Work to be completed:
Convert the lines of these rows into a JSON list of strings, one string per line and no blank lines, starting with the line that contains "Pokud chystáte dovolenou v" and going on through the final line of the rows. Leave the pictures out of the list.

Supplied material:
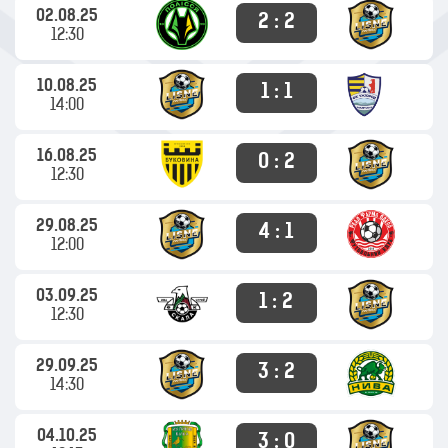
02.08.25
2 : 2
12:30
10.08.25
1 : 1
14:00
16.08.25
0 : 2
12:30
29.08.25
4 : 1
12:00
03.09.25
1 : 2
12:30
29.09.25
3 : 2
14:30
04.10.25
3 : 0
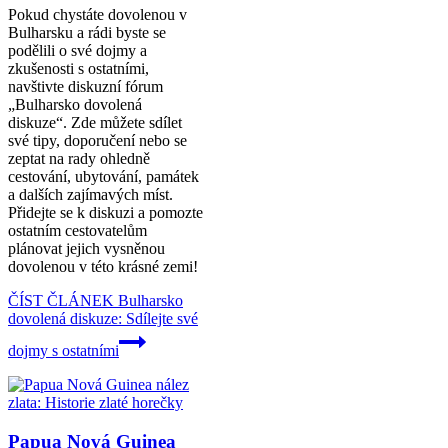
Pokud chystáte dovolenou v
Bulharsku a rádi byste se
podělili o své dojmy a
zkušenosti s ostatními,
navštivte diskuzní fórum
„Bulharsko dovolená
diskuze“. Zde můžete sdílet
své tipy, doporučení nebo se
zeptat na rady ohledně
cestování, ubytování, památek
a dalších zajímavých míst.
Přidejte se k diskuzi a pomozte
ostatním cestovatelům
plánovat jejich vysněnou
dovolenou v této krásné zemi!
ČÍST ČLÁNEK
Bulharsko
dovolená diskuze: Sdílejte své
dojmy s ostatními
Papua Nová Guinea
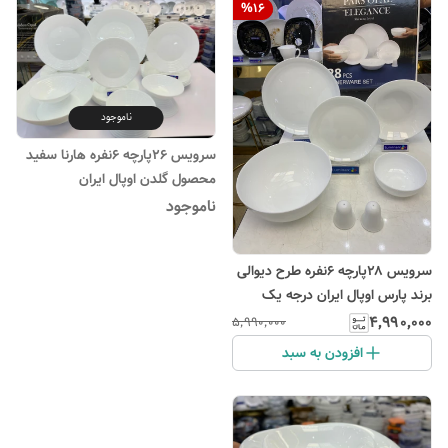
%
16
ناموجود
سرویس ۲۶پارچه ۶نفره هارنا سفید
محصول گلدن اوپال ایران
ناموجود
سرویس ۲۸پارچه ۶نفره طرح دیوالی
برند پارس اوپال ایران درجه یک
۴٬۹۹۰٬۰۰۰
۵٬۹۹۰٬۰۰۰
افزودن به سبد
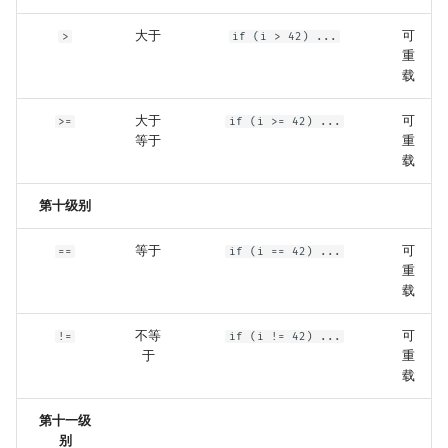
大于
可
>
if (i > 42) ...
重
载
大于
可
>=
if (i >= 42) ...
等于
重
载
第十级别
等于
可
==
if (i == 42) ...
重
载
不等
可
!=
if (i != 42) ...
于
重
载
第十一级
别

Task result:
[
  "Pokud chystáte dovolenou v",
  "Bulharsku a rádi byste se",
  "podělili o své dojmy a",
  "zkušenosti s ostatními,",
  "navštivte diskuzní fórum",
  "„Bulharsko dovolená",
  "diskuze“. Zde můžete sdílet",
  "své tipy, doporučení nebo se",
  "zeptat na rady ohledně",
  "cestování, ubytování, památek",
  "a dalších zajímavých míst.",
  "Přidejte se k diskuzi a pomozte",
  "ostatním cestovatelům",
  "plánovat jejich vysněnou",
  "dovolenou v této krásné zemi!",
  "ČÍST ČLÁNEK",
  "Bulharsko",
  "dovolená diskuze: Sdílejte své",
  "dojmy s ostatními",
  "Papua Nová Guinea",
  "%",
  "16",
  "ناموجود",
  "سرویس ۲۶پارچه ۶نفره هارنا سفید",
  "محصول گلدن اوپال ایران",
  "ناموجود",
  "سرویس ۲۸پارچه ۶نفره طرح دیوالی",
  "برند پارس اوپال ایران درجه یک",
  "۴٬۹۹۰٬۰۰۰",
  "۵٬۹۹۰٬۰۰۰",
  "افزودن به سبد",
  "大于",
  "可",
  ">",
  "if (i > 42) ...",
  "重",
  "载",
  "大于",
  "可",
  ">=",
  "if (i >= 42) ...",
  "等于",
  "重",
  "载",
  "第十级别",
  "等于",
  "可",
  "==",
  "if (i == 42) ...",
  "重",
  "载",
  "不等",
  "可",
  "!=",
  "if (i != 42) ...",
  "于",
  "重",
  "载",
  "第十一级",
  "别"
]